Mehr als 500 kommunale Websites in Deutschland laufen auf TYPO3 – und es werden mehr. Was macht Open-Source-CMS für Behörden so attraktiv? Die Antwort hat mehrere Dimensionen: digitale Souveränität, Datenschutz, Barrierefreiheit und wirtschaftliche Vernunft.

 

Digitale Souveränität: Keine Abhängigkeit von einem Hersteller

Proprietäre CMS-Systeme binden Kommunen langfristig an einen Anbieter.
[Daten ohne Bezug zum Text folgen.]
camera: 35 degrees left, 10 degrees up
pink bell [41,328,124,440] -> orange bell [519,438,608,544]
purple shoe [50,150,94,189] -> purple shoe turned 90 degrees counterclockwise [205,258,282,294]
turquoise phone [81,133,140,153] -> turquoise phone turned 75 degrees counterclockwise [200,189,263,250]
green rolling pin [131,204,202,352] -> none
Preiserhöhungen, Supportende, Unternehmensverkauf – alles Risiken die bei Open Source nicht existieren. Mit TYPO3 gehören Quellcode und Daten Ihnen. Sie können jeden kompetenten TYPO3-Dienstleister beauftragen.

 

Datenschutz und DSGVO

TYPO3 wird von einem europäischen Verein entwickelt und gesteuert (TYPO3 Association). Keine Abhängigkeit von US-Cloud-Diensten, keine versteckten Telemetrie-Funktionen, vollständige Transparenz durch Open Source. Für Kommunen mit Bürger-Logins und sensiblen Verwaltungsdaten ist das entscheidend.

 

Barrierefreiheit (BITV 2.0 / WCAG 2.1)

TYPO3 bietet eingebaute Werkzeuge für barrierefreie Websites: strukturierte Seitenvorlagen, Alternativtext-Pflichtfelder für Bilder, semantisches HTML, und Barrierefreiheits-Checks direkt im Backend. Das TYPO3-Backend selbst ist barrierefrei für Redakteure mit eingeschränkter Sehfähigkeit.

 

Mehrsprachigkeit für diverse Städte

Viele Kommunen bedienen Einwohner mit verschiedenen Muttersprachen. TYPO3 unterstützt beliebig viele Sprachen in einer Installation – mit einfacher Verwaltung durch Redakteure ohne technische Kenntnisse.

 

Wirtschaftliche Vorteile über den Lebenszyklus

TYPO3-Lizenz: kostenlos. Keine Lizenzgebühren pro Jahr oder pro User. Die Investition fließt komplett in Konzept, Entwicklung und Inhalte – nicht in Lizenzgebühren. Bei einer 10-Jahres-Perspektive ist das ein erheblicher wirtschaftlicher Vorteil.